The Perfect Breakfast for the Milk‑Averse Cheese Enthusiast
The Perfect Breakfast for the Milk‑Averse Cheese Enthusiast
Cheese in Northern Italy
I’m not a big fan of milk. I’d rather start the day with a large cup of filter coffee or an espresso rather than a creamy cappuccino. Yet, I love cheese and other milk-like things. So, when I was invited to have breakfast at the cheese factory in Muris, a small village in Friuli Venezia Giulia, I was thrilled: mountain cottage cheese and fresh-made ricotta instead of cereals and pastries? Oh yes.
Muris has what is known as a “shift cheese factory” or latteria turnaria: latteria is the local term for cheese dairy; turnaria signifies that people take turns to work it in shifts. Functioning both as a cooperative farm and social institution, it’s one of the few that remain in the region. This one is also a great place to have breakfast.
As we get there around 9 a.m., the cheese-making is almost done. The experienced dairyman arrived many hours earlier to turn on the gas fire to heat the milk and to clean the previous day’s wheels of cheese. The women shaping and pressing the fresh cheese have also been here for hours.
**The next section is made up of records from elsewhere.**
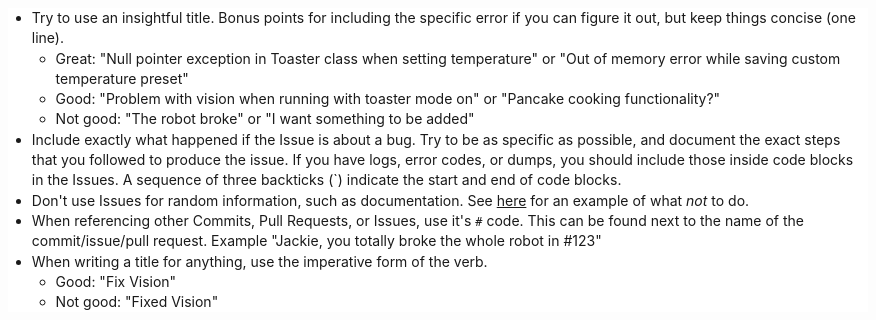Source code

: - Try to use an insightful title. Bonus points for including the specific error if you can figure it out, but keep things concise (one line).
  - Great: "Null pointer exception in Toaster class when setting temperature" or "Out of memory error while saving custom temperature preset"
  - Good: "Problem with vision when running with toaster mode on" or "Pancake cooking functionality?"
  - Not good: "The robot broke" or "I want something to be added"
- Include exactly what happened if the Issue is about a bug. Try to be as specific as possible, and document the exact steps that you followed to produce the issue. If you have logs, error codes, or dumps, you should include those inside code blocks in the Issues. A sequence of three backticks (`) indicate the start and end of code blocks.
- Don't use Issues for random information, such as documentation. See [here][ripnikhil] for an example of what *not* to do.
- When referencing other Commits, Pull Requests, or Issues, use it's `#` code. This can be found next to the name of the commit/issue/pull request. Example "Jackie, you totally broke the whole robot in #123"
- When writing a title for anything, use the imperative form of the verb.
  - Good: "Fix Vision"
  - Not good: "Fixed Vision"

[blogpost]: http://nvie.com/posts/a-successful-git-branching-model/
[instructions]: https://github.com/nvie/gitflow/wiki/Installation
[cheatsheet]: http://danielkummer.github.io/git-flow-cheatsheet/
[ripnikhil]: https://github.com/RoboEagles4828/2017Robot/issues/10
[gradlerio]: https://github.com/Open-RIO/GradleRIO
[javahome]: https://docs.oracle.com/cd/E19182-01/820-7851/inst_cli_jdk_javahome_t/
They come in shifts to help the dairyman transform milk into delicious cheese, ricotta, yogurt, butter, and more.
Officially established in 1880 by a Royal Decree, the cooperatives started out as a clever model of community farming and soon became a social hub. Muris’s one was established in 1920, although the current building only dates back to the 1970s.
Every family had at least one cow, for the milk—too much to drink it all, not enough for serious cheese production. So villages pooled their resources to produce cheese and other products, incorporating the knowledge of an expert dairyman who created recipes and handed them down. Farmers—often women, young girls, or widows—took turns bringing milk to the factory and assisting the dairyman. Each family received the cheese made from the milk they brought, or the money from selling it on.
Over the years, these cooperatives became the villages’ main gathering point. Women came to the factories carrying milk cans and singing; men worked, discussed village affairs, and looked for potential wives there.
Much has changed. Many of these latterias have shut down. After the 1976 earthquake destroyed part of the region, locals seized the opportunity to switch from a rural economy to a modern one, with the help of reconstruction funds. Now, there are different challenges. People complain about the falling price of milk, and the effect of E.U. regulations on the traditional techniques employed to make the cheese.
In Muris, visitors are welcome to buy cheese or enjoy a brief tour ending with a sumptuous breakfast. We taste an intense, golden, yellow butter for bread with homemade jams. A creamy yogurt. A stunning cows’ ricotta, made with the whey from the cheese-making, no added cream. And of course, cheese: several wheels of it, of varying ages, with milky flavors ranging from freshness to richness. Definitely much better than a cappuccino.